Every line in the data below has to be repeated exactly; no picture belongs in the result.

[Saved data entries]
--*--

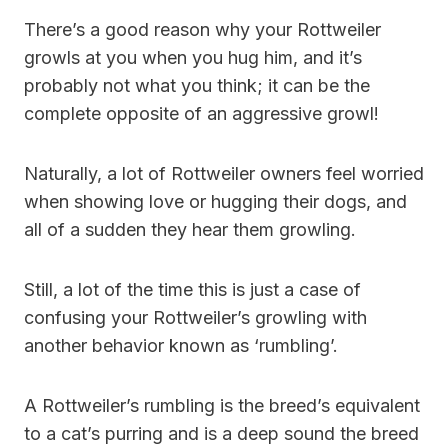
There’s a good reason why your Rottweiler
growls at you when you hug him, and it’s
probably not what you think; it can be the
complete opposite of an aggressive growl!
Naturally, a lot of Rottweiler owners feel worried
when showing love or hugging their dogs, and
all of a sudden they hear them growling.
Still, a lot of the time this is just a case of
confusing your Rottweiler’s growling with
another behavior known as ‘rumbling’.
A Rottweiler’s rumbling is the breed’s equivalent
to a cat’s purring and is a deep sound the breed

--*--

SOLVED PROBLEM =
There’s a good reason why your Rottweiler
growls at you when you hug him, and it’s
probably not what you think; it can be the
complete opposite of an aggressive growl!
Naturally, a lot of Rottweiler owners feel worried
when showing love or hugging their dogs, and
all of a sudden they hear them growling.
Still, a lot of the time this is just a case of
confusing your Rottweiler’s growling with
another behavior known as ‘rumbling’.
A Rottweiler’s rumbling is the breed’s equivalent
to a cat’s purring and is a deep sound the breed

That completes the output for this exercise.